In this fourth issue of the European Gender Equality Law Review several experts via their individual contributions, the independent experts of the European Network of Legal Experts in the field of Gender Equality highlight interesting developments at national level.
They discuss legislative initiatives, recent case law and current policies in the 27 Member States of the European Union and three EEA countries (Iceland, Liechtenstein and Norway). In some countries new legislation has been adopted.
Two key articles in this issue develop the topic of the reconciliation of work, private and family life. Maria do Rosário Palma Ramalho highlights the link between gender equality and reconciliation issues, in particular in her analysis of the difficulties to implement gender equality in a context where discrimination at the workplace often occurs in relation to care responsibilities.

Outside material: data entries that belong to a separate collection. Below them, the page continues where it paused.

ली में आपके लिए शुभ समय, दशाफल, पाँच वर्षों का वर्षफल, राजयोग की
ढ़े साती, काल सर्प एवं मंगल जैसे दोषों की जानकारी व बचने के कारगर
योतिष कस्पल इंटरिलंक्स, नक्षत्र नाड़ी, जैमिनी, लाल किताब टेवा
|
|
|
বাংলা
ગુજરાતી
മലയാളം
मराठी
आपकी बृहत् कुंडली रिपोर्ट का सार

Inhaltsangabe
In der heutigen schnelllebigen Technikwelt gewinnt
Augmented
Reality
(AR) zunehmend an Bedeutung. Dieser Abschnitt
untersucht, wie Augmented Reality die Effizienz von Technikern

She criticizes the current approach to maternity as an exception to the principle of equal treatment between women and men, highlighting the limits of such approach. Instead, she suggests further developing an integrated approach, in which maternity and paternity protection go hand in hand and which recognises that a balanced reconciliation of work and family life forms a material condition for gender equality.
Nurhan Süral offers in her contribution an overview of the main provisions of Turkish law in relation to pregnancy and maternity in the light of the community acquis. In her view, the impact of EU gender equality law on Turkish labour law is indisputable and has resulted in many legislative changes. She also outlines the disadvantages of far-reaching sex-specific protective measures –such as a long (partially paid, mainly unpaid) maternity leave – in particular when employers become more reluctant to hire women. Given the relatively low employment rate of women in Turkey, Süral stresses the necessity of measures to increase their employment rate and to facilitate the reconciliation of work, private and family life, not only in law but also in practice. She considers this no easy task, in particular in the light of the historical background of labour relations in Turkey and the reluctance of social partners to engage in for example flexible work arrangements.
Several instances of case law and policy initiatives are explored in details throughout the review.